> Records supplied:
"""
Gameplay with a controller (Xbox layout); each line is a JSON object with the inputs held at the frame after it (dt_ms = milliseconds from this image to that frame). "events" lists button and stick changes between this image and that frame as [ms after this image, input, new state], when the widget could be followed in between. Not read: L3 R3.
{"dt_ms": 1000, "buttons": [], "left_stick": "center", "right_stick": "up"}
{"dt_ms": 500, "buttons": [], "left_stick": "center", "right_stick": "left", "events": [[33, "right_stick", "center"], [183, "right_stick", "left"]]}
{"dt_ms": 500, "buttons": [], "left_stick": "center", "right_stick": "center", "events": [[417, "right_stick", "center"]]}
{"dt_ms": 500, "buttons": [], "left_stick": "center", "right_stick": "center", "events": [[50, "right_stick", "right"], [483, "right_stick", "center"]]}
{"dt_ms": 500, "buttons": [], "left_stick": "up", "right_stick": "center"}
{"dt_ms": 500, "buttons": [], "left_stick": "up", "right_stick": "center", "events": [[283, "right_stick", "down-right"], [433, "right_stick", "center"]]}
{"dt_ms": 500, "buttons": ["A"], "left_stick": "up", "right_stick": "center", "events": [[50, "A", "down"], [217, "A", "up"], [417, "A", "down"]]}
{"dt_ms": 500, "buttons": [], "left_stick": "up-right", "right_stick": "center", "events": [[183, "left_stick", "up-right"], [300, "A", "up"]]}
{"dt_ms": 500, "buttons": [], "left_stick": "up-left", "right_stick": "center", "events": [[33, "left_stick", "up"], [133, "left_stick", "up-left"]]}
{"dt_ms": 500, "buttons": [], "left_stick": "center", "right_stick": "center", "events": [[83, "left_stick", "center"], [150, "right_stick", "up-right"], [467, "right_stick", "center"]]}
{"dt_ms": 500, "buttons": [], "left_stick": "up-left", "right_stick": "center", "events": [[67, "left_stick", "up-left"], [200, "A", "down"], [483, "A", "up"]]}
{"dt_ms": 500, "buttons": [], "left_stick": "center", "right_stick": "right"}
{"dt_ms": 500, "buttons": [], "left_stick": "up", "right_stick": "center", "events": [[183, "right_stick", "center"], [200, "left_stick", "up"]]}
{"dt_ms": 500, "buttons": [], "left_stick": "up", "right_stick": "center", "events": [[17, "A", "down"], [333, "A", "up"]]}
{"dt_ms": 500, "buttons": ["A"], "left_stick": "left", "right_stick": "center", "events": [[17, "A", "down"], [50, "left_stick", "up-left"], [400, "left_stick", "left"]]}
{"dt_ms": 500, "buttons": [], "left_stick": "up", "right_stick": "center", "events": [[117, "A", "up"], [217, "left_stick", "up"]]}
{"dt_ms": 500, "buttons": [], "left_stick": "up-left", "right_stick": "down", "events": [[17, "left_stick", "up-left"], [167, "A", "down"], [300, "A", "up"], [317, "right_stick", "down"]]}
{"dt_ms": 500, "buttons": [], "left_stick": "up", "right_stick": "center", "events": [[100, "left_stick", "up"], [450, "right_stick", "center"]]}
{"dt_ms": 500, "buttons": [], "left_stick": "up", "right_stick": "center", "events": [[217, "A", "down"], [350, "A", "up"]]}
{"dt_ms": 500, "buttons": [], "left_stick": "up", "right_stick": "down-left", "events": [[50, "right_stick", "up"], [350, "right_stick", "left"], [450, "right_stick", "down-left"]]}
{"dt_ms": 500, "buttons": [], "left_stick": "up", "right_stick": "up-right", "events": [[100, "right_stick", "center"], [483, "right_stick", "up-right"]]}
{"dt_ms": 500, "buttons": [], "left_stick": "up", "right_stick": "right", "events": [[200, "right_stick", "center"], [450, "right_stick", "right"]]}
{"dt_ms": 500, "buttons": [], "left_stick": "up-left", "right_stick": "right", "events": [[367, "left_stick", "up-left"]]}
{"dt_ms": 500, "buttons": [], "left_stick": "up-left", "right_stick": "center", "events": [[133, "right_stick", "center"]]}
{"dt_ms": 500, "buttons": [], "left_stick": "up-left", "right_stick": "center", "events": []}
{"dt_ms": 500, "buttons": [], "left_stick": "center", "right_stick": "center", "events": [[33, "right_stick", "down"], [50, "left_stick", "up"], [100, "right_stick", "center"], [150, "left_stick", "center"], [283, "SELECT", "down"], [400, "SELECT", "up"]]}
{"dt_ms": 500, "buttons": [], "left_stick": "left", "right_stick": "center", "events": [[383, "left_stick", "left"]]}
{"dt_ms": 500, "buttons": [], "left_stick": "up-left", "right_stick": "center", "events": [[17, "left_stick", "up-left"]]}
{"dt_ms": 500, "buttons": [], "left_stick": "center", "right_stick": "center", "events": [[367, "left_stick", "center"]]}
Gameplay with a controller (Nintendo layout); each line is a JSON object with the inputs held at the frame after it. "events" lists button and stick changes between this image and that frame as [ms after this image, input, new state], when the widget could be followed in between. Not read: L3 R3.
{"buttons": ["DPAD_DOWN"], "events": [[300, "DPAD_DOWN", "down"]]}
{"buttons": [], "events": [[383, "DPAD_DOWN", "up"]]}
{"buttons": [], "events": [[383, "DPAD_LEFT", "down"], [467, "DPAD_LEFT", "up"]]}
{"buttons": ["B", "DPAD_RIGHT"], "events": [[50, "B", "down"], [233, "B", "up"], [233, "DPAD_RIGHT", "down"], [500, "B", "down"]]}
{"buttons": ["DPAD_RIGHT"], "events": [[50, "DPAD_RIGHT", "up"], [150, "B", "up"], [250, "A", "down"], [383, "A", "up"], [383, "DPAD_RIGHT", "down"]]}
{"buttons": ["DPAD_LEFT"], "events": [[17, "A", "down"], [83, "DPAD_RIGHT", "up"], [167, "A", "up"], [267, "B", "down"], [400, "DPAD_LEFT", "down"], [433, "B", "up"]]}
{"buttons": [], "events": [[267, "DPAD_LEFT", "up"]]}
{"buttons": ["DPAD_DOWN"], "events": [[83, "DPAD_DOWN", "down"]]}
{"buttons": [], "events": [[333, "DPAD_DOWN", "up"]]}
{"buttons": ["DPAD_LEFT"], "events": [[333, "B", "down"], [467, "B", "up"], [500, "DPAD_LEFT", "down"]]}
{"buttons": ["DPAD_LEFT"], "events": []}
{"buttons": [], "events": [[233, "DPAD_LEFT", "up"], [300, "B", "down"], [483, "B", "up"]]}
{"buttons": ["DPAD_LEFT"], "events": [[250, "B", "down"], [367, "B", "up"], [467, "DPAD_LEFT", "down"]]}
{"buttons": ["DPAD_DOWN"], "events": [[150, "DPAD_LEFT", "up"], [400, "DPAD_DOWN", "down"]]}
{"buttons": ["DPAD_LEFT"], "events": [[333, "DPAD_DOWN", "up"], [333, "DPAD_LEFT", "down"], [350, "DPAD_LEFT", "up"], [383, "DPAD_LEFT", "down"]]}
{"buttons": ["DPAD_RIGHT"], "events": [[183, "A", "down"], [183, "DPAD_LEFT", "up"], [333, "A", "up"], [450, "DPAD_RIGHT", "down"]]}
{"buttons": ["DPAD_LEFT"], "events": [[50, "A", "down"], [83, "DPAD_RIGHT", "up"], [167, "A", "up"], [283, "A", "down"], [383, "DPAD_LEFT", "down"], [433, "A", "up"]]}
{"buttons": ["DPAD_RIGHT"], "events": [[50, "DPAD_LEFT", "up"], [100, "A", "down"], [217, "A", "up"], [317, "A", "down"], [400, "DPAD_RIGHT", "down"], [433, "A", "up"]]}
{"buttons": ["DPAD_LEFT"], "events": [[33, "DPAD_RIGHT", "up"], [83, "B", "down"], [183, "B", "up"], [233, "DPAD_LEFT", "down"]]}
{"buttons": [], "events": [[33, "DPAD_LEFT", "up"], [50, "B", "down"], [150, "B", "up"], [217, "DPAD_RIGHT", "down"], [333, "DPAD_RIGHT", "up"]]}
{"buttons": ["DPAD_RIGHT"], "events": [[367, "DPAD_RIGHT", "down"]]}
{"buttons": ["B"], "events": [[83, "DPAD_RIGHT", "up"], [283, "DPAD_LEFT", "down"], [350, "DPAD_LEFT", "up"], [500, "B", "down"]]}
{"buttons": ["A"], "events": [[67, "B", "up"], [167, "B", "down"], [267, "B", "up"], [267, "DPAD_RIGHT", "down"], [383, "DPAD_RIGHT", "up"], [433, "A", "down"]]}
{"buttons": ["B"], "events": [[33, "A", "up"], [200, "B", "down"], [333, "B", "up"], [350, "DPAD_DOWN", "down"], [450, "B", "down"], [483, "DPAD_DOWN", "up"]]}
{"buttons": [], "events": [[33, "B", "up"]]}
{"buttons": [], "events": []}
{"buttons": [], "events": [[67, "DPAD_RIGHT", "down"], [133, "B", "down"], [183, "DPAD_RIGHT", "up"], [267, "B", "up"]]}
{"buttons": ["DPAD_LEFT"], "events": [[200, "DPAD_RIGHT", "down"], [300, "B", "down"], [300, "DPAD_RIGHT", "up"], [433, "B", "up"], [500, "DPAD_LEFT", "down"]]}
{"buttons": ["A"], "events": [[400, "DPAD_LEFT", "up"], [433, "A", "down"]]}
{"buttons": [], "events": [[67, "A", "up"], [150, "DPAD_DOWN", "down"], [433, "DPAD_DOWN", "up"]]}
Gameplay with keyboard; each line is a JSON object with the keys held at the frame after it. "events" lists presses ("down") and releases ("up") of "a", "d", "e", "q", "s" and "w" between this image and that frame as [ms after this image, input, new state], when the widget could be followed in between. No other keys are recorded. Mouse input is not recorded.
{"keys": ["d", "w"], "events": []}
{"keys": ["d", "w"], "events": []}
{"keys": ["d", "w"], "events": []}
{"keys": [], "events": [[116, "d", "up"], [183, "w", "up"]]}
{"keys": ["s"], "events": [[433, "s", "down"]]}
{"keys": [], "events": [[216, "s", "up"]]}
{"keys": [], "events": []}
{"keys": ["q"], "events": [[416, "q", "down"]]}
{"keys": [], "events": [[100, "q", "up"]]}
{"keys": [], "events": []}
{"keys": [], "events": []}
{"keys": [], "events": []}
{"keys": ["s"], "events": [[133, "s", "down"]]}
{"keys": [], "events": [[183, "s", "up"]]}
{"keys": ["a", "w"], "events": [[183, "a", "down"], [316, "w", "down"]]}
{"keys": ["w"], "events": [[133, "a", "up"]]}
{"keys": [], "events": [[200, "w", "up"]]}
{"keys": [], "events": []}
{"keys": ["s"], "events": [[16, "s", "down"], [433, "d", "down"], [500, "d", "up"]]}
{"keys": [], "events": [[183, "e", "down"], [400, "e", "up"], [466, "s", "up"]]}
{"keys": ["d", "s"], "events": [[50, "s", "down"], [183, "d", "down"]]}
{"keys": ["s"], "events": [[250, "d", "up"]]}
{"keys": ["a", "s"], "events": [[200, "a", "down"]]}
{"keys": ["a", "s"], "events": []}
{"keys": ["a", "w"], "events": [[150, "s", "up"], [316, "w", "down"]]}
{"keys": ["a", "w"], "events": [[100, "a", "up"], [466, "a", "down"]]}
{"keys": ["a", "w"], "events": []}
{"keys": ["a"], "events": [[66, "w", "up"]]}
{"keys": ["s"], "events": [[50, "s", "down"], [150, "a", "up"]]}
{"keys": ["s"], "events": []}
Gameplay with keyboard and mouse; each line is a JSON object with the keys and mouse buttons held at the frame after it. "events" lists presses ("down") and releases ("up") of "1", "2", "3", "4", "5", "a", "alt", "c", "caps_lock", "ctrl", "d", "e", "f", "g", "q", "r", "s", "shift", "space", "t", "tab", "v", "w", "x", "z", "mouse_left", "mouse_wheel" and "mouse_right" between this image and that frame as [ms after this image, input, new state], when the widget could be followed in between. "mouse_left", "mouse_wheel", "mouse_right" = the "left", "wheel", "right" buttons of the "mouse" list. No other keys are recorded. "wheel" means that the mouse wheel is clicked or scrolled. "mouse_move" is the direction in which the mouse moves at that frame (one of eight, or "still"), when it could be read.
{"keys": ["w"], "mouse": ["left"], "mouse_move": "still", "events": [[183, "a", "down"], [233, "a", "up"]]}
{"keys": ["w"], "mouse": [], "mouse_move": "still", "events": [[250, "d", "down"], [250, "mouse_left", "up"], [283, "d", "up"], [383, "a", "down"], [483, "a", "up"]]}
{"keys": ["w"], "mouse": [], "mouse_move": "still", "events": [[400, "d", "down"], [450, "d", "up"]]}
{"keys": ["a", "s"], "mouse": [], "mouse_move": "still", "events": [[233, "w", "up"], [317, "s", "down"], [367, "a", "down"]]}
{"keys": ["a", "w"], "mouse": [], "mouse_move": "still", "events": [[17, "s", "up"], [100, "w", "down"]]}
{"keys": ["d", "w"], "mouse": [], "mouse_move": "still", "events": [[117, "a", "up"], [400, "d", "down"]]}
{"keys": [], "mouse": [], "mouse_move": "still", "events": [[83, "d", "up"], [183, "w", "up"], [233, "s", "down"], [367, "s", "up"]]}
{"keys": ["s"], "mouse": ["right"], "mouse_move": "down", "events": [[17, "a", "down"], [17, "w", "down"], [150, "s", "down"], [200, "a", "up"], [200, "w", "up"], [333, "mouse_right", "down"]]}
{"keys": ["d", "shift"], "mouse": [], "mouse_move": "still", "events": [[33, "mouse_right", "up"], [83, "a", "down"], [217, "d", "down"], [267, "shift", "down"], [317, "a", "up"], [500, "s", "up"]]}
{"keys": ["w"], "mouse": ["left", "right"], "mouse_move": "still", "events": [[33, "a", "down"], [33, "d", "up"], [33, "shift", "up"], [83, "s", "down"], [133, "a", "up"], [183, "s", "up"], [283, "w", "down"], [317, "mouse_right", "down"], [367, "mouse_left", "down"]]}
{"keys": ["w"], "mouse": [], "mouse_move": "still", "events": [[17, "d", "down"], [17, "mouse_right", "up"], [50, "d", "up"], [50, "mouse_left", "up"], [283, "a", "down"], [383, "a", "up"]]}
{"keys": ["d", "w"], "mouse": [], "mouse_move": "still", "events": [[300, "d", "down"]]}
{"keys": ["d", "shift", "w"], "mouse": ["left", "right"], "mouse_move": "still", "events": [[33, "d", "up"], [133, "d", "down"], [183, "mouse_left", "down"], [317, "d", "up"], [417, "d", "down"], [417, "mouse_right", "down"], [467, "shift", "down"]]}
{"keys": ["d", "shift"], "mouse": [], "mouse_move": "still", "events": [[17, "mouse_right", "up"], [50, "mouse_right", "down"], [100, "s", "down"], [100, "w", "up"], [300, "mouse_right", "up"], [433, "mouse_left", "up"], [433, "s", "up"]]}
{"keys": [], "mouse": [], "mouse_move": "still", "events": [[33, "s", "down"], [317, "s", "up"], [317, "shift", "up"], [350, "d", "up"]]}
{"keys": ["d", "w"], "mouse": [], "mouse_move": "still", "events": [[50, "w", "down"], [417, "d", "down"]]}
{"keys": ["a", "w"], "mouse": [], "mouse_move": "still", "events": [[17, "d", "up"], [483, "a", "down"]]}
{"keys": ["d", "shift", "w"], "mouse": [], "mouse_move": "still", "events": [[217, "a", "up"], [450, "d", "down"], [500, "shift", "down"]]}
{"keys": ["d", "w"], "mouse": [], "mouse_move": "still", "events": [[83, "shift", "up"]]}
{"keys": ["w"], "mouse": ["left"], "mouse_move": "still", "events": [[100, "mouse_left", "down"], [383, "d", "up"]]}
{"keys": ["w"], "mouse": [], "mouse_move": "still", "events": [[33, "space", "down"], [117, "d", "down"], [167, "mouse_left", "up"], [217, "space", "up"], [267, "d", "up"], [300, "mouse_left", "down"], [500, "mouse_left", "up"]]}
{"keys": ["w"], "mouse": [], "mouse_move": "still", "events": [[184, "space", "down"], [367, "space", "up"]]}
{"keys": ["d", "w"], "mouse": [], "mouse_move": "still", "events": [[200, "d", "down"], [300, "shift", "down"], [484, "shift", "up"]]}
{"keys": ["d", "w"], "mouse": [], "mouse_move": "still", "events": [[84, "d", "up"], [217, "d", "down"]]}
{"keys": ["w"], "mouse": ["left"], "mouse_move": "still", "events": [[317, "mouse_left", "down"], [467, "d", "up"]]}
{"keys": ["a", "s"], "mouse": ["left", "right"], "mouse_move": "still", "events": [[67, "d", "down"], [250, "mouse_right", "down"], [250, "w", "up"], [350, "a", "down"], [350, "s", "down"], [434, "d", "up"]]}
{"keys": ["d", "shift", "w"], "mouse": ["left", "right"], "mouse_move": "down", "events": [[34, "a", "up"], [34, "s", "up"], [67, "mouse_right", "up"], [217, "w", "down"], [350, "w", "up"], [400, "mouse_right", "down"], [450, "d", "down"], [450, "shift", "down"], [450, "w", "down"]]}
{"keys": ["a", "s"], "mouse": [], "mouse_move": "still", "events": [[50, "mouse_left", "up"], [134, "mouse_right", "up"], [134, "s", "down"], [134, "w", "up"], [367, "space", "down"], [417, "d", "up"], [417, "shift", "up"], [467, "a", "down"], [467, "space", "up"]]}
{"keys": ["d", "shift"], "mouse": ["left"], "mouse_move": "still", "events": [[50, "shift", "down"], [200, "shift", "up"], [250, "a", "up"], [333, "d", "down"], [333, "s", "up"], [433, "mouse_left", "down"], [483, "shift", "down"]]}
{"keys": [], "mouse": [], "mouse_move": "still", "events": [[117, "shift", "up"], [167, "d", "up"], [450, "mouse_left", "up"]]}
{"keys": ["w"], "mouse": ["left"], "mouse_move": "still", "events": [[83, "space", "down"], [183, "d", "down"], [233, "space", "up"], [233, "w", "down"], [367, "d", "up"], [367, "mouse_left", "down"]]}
"""
Apply a filter for "inputs" to the entries and show each line that passes.

> Result of the exercise:
Gameplay with a controller (Xbox layout); each line is a JSON object with the inputs held at the frame after it (dt_ms = milliseconds from this image to that frame). "events" lists button and stick changes between this image and that frame as [ms after this image, input, new state], when the widget could be followed in between. Not read: L3 R3.
Gameplay with a controller (Nintendo layout); each line is a JSON object with the inputs held at the frame after it. "events" lists button and stick changes between this image and that frame as [ms after this image, input, new state], when the widget could be followed in between. Not read: L3 R3.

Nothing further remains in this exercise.